Both increased number of macrophages and increased expression of CD163 in adipose tissue macrophages may contribute to the serum levels. CD163 mRNA levels are increased in the adipose tissue of obese individuals [27], although a clear association between mRNA levels and sCD163 has not been described. Furthermore, the source of sCD163 may also include other tissue macrophages and blood monocytes known to have increased CD163 expression in diabetes [28].

Concentrations of sCD163 increased significantly with deteriorating glycaemic status. Furthermore, sCD163 was significantly and independently associated with triacylglycerol and HDL-cholesterol (inversely), which are components included in the definition of the metabolic syndrome [29]. This strong association with the metabolic syndrome was also confirmed in our findings from the general population [13].

In addition to sCD163, CRP was an independent predictor of HOMA-IR. This emphasises that a model employing both sCD163 and CRP in combination with known factors, e.g. BMI or waist:hip ratio, may be superior in predicting insulin resistance [30]. It is possible that CRP to a higher degree reflects vascular inflammation, whereas sCD163 predominantly reflects obesity-related inflammation [31].

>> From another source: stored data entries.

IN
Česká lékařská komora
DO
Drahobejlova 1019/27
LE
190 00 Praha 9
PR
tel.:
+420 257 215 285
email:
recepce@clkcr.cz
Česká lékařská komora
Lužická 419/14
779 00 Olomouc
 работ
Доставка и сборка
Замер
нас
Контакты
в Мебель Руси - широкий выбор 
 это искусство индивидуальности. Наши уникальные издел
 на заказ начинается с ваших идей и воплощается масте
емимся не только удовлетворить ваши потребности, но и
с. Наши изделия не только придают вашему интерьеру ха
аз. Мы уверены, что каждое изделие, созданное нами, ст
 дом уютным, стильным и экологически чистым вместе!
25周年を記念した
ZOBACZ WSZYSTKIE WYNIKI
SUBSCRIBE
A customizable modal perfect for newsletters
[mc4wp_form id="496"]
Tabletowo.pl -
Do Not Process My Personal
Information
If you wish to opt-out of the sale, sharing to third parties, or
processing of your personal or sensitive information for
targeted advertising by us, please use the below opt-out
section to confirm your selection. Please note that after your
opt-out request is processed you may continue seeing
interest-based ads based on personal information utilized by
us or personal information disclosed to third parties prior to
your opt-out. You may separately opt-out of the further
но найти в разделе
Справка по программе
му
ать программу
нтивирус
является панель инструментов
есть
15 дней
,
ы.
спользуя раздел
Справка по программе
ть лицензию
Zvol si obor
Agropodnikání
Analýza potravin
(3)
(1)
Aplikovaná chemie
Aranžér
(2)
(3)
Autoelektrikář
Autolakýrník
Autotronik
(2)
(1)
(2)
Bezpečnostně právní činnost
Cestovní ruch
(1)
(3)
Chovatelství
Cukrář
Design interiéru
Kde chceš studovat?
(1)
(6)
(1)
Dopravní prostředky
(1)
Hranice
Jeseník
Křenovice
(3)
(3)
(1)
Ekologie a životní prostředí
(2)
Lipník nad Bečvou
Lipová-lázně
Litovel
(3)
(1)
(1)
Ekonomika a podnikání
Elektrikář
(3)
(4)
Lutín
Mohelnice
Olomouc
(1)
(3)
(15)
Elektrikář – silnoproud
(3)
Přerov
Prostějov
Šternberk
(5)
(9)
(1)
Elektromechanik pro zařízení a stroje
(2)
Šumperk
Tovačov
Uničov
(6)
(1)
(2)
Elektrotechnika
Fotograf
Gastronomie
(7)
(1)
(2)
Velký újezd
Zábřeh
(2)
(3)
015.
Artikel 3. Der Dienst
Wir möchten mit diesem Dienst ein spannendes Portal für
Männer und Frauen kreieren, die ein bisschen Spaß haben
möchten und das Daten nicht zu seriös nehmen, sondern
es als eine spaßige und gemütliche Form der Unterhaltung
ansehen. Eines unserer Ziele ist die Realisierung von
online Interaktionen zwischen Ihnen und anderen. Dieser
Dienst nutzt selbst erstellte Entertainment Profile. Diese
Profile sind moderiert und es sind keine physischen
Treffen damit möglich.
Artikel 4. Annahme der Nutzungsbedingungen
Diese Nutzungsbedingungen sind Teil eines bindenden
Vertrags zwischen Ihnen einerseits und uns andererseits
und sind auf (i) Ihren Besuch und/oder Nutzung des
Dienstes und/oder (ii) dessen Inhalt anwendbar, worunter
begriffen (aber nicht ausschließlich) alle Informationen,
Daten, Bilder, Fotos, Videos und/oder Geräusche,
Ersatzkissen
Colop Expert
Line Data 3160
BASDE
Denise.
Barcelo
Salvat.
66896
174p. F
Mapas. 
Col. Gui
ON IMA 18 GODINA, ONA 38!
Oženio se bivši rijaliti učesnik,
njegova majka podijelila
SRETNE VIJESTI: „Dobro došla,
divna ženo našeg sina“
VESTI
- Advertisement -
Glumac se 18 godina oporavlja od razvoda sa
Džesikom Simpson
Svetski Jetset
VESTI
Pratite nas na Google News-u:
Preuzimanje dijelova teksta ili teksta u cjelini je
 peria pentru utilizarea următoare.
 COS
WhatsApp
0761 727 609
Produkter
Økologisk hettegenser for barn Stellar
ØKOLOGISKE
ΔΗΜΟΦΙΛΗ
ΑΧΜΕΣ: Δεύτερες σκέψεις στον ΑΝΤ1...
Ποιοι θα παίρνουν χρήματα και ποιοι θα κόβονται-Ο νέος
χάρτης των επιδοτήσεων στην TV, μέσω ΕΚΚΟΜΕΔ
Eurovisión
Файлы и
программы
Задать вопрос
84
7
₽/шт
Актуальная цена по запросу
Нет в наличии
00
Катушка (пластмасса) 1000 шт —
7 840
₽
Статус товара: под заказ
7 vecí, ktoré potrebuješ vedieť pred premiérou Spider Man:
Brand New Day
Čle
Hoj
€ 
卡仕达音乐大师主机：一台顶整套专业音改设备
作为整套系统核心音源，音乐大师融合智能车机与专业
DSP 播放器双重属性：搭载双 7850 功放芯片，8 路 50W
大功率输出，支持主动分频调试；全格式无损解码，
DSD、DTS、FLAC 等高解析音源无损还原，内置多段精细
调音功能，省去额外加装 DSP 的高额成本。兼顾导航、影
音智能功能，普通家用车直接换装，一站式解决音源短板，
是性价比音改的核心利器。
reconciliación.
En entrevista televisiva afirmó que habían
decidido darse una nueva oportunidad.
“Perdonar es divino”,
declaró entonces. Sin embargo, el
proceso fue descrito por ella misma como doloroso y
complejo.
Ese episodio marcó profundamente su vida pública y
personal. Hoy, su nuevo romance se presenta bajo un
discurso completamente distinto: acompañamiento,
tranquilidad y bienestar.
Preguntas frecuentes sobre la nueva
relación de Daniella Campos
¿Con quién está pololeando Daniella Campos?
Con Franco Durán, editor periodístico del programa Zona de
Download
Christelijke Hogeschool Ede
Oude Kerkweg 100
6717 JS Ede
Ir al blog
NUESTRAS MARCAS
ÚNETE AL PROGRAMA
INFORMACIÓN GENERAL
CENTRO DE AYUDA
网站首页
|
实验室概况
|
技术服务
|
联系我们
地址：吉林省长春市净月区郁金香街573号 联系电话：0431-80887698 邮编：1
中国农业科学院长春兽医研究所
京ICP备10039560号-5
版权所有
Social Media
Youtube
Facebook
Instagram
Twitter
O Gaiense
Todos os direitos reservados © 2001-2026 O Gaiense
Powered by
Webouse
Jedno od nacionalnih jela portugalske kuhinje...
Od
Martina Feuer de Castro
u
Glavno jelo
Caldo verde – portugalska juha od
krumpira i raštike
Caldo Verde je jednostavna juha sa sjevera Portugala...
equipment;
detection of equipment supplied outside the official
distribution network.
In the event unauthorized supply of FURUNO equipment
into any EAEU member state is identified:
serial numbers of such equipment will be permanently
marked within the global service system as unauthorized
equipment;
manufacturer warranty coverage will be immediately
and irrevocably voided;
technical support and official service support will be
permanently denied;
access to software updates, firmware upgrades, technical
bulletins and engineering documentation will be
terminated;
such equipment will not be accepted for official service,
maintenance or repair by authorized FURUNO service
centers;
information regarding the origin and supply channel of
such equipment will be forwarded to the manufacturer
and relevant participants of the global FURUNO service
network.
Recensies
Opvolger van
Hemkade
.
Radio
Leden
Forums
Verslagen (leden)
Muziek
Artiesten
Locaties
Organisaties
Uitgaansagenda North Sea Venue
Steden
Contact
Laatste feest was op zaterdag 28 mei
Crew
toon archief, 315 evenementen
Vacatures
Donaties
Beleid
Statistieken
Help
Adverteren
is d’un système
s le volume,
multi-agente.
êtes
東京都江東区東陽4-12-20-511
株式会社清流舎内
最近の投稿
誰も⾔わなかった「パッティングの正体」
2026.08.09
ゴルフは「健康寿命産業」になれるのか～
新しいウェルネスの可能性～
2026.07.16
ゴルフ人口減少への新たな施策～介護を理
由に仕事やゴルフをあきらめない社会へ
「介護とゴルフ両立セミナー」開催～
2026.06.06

The study has some limitations due to the nature of its design. The participants were mainly overweight/obese, and the results may not be applicable to the small subgroup of leaner individuals who develop type 2 diabetes. We used HOMA-IR as a proxy of insulin resistance. Since the gold standard technique—the hyperinsulinaemic–euglycaemic clamp—is a laborious and time-consuming procedure, HOMA-IR has been widely used and acknowledged in large-scale studies as an estimate of insulin resistance. Furthermore, due to the cross-sectional design we cannot make any conclusions regarding cause-and-effect relationships. Such implications would require a design which in a more direct way tests the effect of altering one factor (e.g. insulin sensitivity) on the other factor (CD163). Moreover, we cannot conclude whether a time-dependent relationship between changes in sCD163 and changes in insulin resistance exists. Medications other than oral glucose-lowering agents were only paused for 24 h, and carry-over effects that influence the results may exist. Finally, the age-matching was not perfect, since those with IGT and type 2 diabetes were 6 years older than those with NGT. Age, however, was included in the multiple linear regression analysis and did not prove to be a significant confounder in the study.

In conclusion, macrophage-specific sCD163 is strongly and independently associated with HOMA-IR and other relevant metabolic variables of the metabolic syndrome. Plasma sCD163 seems to be a better predictor of insulin resistance than TNF-α and IL-6. Plasma sCD163 should be further evaluated as a simple and reliable measure of insulin resistance.